Work instructions
1. Name every threshold or level that the WL-Cache excerpt uses to control when dirty cache lines are written back or checkpointed.
2. Please copy the WL-Cache excerpt word for word, from "Figure 2: Running" to "lines in WL-Cache.".

Extract provided
WL-Cache ensures crash consistency using the following checkpointing and recovery protocols. When a voltage drops below the threshold  $V_{backup}$ , the voltage monitor signals the processor to checkpoint volatile registers (as in NVP) and volatile dirty cache lines (in DirtyQueue) to the NVM space. In particular, WL-Cache sets the JIT checkpointing voltage threshold  $(V_{backup})$  accordingly to persist the maxline number of cache lines at each reboot time. While WL-Cache needs to reserve more energy than NVP (without a volatile cache) for dirty cache line checkpointing, WL-Cache's caching benefits are expected to be much higher (as will be shown in our evaluation (§6.3)). During JIT checkpointing, WL-Cache identifies the dirty cache lines based on the memory addresses stored in DirtyQueue using the existing cache lookup control/data path. Then, WL-Cache writes them back to the NVM using the existing cache-memory data path. Note that WL-Cache neither allows more dirty cachelines than it can handle (i.e., a maxline threshold) nor overspends the energy budget for JIT-checkpointing as many dirty lines as the threshold. Once the maxline threshold is (re)configured, WL-Cache adjusts the  $V_{backup}$  voltage accordingly at boot time. This backup energy is set aside for JIT-checkpointing, and thus any dirty line hitting the threshold would be flushed—asynchronously—using additional energy,



Figure 2: Running example of WL-Cache. WL-Cache holds dirty cache lines and keeps track of their memory addresses in DirtyQueue (DQ). When the number of dirty lines exceeds waterline (blue dashed line), WL-Cache asynchronously writes back a dirty line to NVM while a processor executes the next instructions. When the number of dirty lines reaches maxline (red dashed line), WL-Cache stalls the store instruction, bounding the total number of dirty lines in WL-Cache.

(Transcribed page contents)
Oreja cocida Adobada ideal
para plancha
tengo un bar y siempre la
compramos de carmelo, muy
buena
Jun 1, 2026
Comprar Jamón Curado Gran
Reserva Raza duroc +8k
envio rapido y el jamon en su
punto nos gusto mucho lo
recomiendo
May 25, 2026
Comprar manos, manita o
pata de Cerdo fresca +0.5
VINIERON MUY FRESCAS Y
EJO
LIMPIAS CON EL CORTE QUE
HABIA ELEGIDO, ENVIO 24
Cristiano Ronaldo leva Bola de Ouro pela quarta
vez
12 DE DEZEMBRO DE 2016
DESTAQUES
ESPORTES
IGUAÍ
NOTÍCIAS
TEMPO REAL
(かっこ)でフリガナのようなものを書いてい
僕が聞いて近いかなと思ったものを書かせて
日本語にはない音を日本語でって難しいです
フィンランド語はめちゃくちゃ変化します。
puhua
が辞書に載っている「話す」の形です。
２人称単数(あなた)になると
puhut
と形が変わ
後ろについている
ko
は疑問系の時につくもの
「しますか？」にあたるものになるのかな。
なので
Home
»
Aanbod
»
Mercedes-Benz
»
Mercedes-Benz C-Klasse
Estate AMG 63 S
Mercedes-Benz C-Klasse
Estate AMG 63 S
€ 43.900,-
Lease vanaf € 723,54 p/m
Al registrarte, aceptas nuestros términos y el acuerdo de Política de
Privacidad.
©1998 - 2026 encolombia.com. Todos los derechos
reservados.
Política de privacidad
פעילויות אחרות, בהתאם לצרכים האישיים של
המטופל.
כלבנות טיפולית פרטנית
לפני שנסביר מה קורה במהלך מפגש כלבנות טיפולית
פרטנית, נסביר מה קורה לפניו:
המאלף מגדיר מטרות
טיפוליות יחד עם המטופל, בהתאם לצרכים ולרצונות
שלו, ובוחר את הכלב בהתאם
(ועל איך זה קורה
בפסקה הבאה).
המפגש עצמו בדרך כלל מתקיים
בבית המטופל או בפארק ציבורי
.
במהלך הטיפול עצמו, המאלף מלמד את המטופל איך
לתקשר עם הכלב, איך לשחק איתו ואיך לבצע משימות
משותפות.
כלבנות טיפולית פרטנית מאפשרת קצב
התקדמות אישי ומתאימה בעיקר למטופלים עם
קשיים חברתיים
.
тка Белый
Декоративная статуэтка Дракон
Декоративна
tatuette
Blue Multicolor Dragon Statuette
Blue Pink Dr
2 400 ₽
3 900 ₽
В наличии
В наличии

--

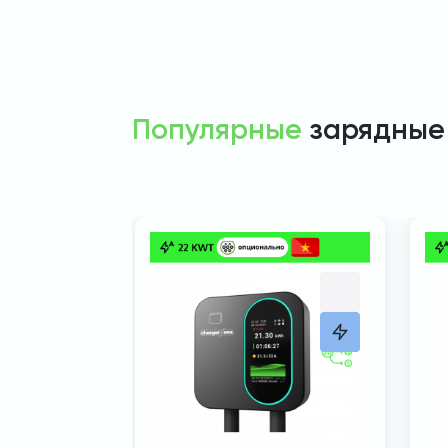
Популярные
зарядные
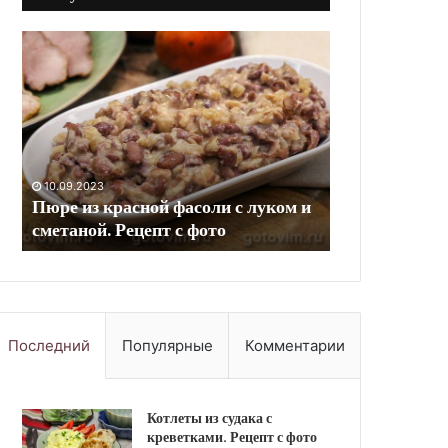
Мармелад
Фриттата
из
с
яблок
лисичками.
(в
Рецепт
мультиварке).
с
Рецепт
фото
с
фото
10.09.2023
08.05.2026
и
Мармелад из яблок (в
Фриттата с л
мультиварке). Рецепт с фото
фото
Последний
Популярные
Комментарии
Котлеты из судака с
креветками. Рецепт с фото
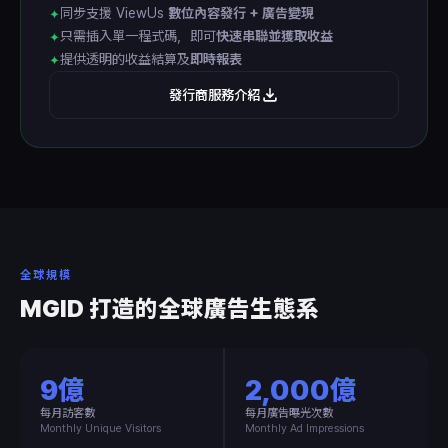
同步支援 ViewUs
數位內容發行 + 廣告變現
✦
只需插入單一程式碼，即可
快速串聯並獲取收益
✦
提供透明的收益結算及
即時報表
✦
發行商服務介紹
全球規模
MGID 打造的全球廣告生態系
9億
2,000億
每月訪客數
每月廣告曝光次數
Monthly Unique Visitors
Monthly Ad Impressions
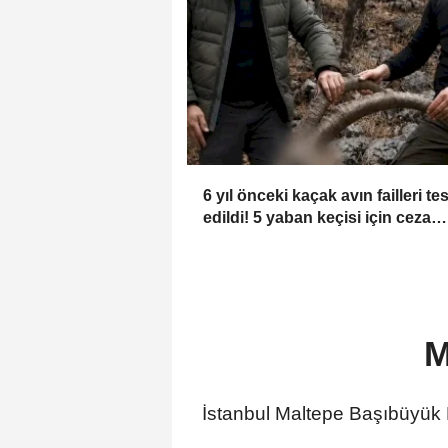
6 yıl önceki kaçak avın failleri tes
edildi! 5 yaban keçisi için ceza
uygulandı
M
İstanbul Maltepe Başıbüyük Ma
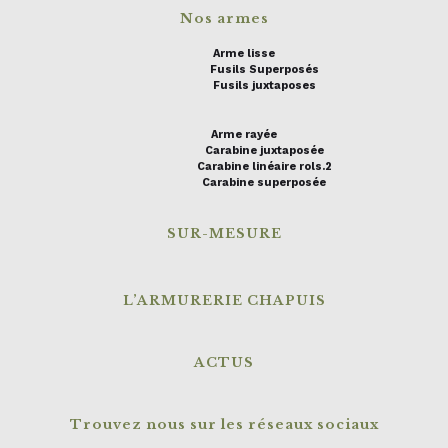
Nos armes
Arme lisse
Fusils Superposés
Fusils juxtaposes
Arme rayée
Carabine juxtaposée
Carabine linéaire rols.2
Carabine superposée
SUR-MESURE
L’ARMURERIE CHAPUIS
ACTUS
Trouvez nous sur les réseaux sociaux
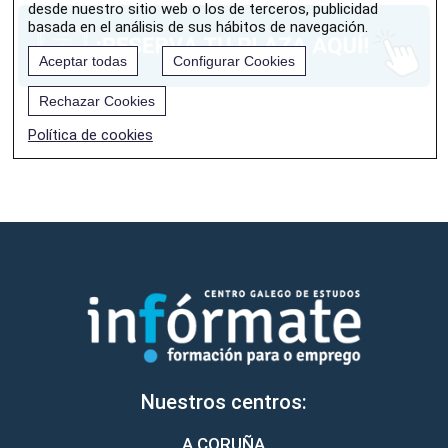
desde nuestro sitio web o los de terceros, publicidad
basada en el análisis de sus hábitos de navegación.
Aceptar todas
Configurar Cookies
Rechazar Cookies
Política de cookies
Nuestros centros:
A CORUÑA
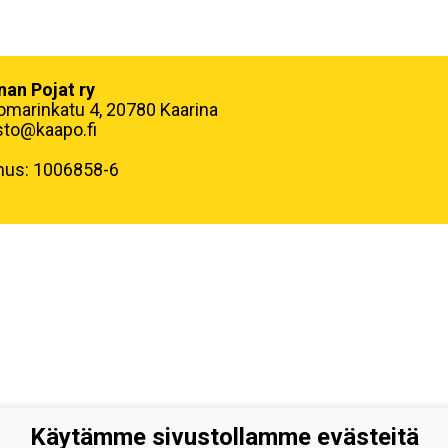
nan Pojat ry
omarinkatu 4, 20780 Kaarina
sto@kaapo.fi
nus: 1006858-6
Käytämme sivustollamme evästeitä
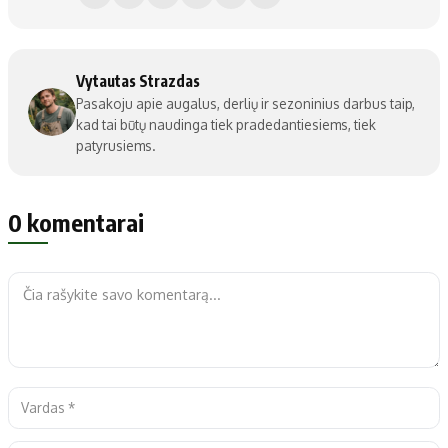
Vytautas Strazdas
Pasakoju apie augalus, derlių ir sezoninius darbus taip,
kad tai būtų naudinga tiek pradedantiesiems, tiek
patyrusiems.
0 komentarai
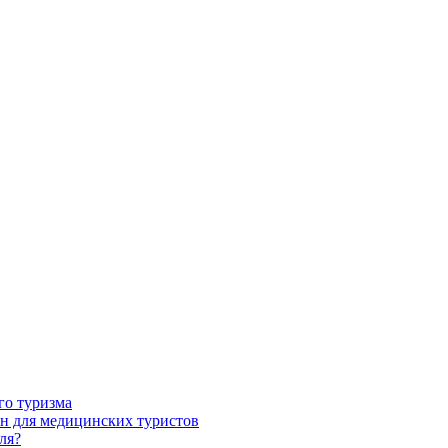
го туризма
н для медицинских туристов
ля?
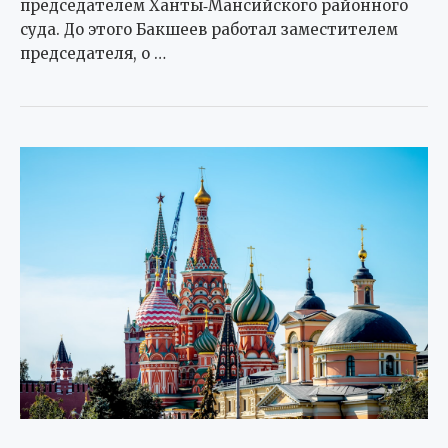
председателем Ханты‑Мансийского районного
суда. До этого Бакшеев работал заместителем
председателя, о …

==

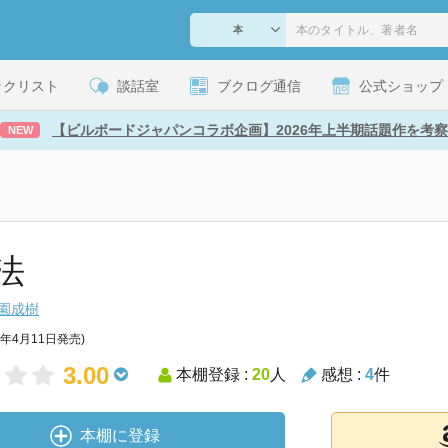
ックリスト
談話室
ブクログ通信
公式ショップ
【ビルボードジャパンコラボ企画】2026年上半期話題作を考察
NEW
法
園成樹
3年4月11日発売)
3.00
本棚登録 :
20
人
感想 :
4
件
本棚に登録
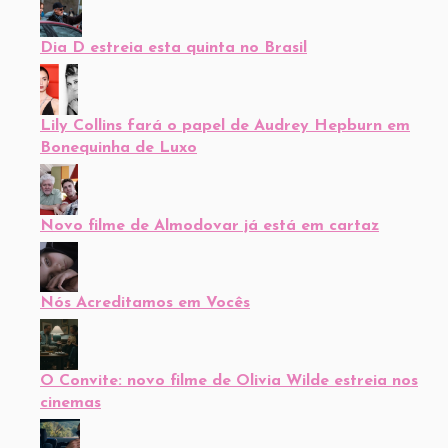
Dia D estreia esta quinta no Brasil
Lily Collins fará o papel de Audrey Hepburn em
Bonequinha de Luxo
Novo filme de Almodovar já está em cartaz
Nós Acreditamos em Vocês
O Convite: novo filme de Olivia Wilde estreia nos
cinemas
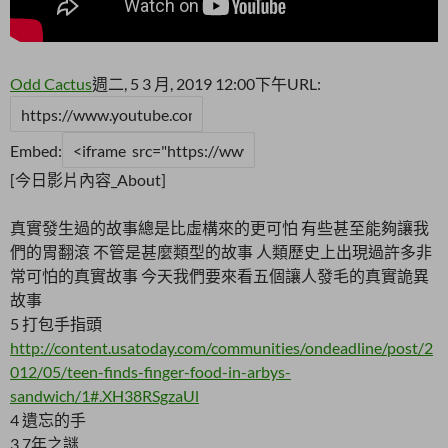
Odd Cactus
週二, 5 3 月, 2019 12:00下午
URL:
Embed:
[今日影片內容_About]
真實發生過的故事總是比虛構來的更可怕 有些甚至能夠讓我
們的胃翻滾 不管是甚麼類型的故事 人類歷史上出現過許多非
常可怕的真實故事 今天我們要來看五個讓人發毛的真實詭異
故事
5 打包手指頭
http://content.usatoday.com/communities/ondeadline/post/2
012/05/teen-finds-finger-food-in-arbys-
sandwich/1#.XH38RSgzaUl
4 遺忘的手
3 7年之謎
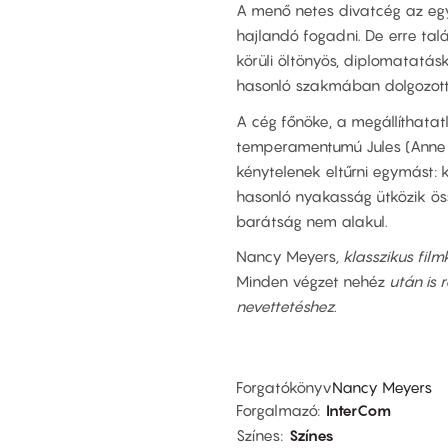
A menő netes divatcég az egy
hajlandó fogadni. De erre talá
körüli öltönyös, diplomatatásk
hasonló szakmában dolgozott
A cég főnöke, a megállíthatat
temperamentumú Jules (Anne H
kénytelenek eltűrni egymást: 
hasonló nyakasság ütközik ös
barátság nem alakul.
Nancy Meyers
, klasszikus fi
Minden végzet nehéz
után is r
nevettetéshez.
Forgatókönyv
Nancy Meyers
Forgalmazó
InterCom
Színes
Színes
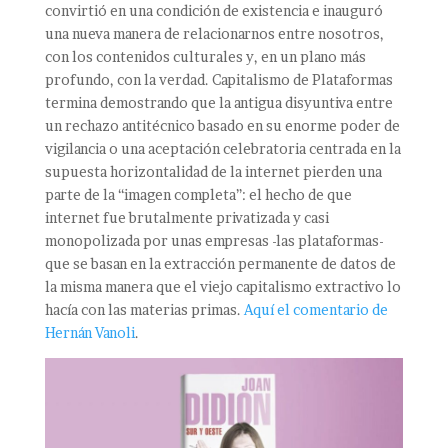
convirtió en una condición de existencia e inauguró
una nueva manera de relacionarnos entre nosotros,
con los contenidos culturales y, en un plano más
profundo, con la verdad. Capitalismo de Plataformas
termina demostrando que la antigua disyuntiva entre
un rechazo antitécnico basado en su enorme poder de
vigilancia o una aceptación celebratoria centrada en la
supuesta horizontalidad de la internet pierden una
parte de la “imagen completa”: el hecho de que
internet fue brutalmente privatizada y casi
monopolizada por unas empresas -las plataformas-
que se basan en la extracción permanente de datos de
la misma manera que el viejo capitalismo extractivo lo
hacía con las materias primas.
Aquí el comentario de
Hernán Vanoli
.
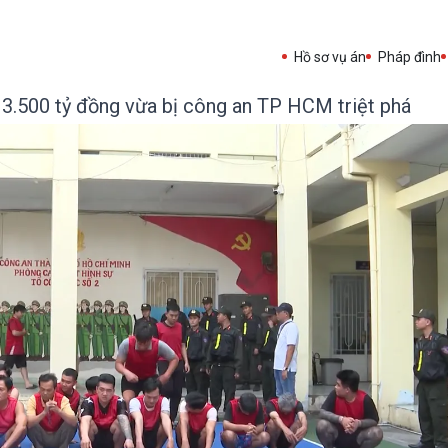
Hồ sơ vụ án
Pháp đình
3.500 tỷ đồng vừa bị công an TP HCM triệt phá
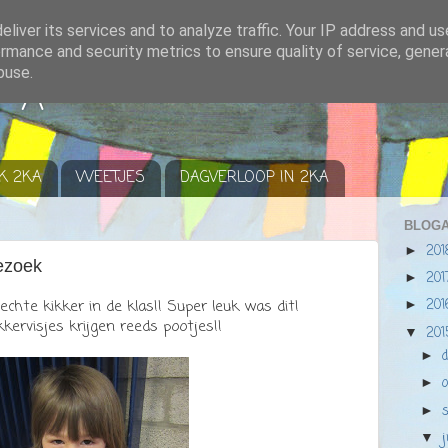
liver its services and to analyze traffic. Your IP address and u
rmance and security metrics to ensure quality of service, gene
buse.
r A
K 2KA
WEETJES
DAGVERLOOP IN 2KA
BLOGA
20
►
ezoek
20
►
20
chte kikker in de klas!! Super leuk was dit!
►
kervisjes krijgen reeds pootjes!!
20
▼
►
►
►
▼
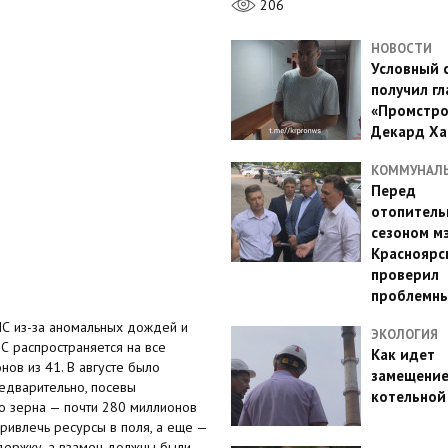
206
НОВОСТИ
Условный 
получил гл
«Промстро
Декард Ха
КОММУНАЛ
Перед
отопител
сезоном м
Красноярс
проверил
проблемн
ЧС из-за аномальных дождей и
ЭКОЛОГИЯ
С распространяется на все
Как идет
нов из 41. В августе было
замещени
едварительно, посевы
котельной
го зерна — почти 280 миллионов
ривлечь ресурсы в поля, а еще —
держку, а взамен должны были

Expected responses
1.
- V_backup: the JIT checkpointing voltage threshold
- maxline
- waterline

2.
Figure 2: Running example of WL-Cache. WL-Cache holds dirty cache lines and keeps track of their memory addresses in DirtyQueue (DQ). When the number of dirty lines exceeds waterline (blue dashed line), WL-Cache asynchronously writes back a dirty line to NVM while a processor executes the next instructions. When the number of dirty lines reaches maxline (red dashed line), WL-Cache stalls the store instruction, bounding the total number of dirty lines in WL-Cache.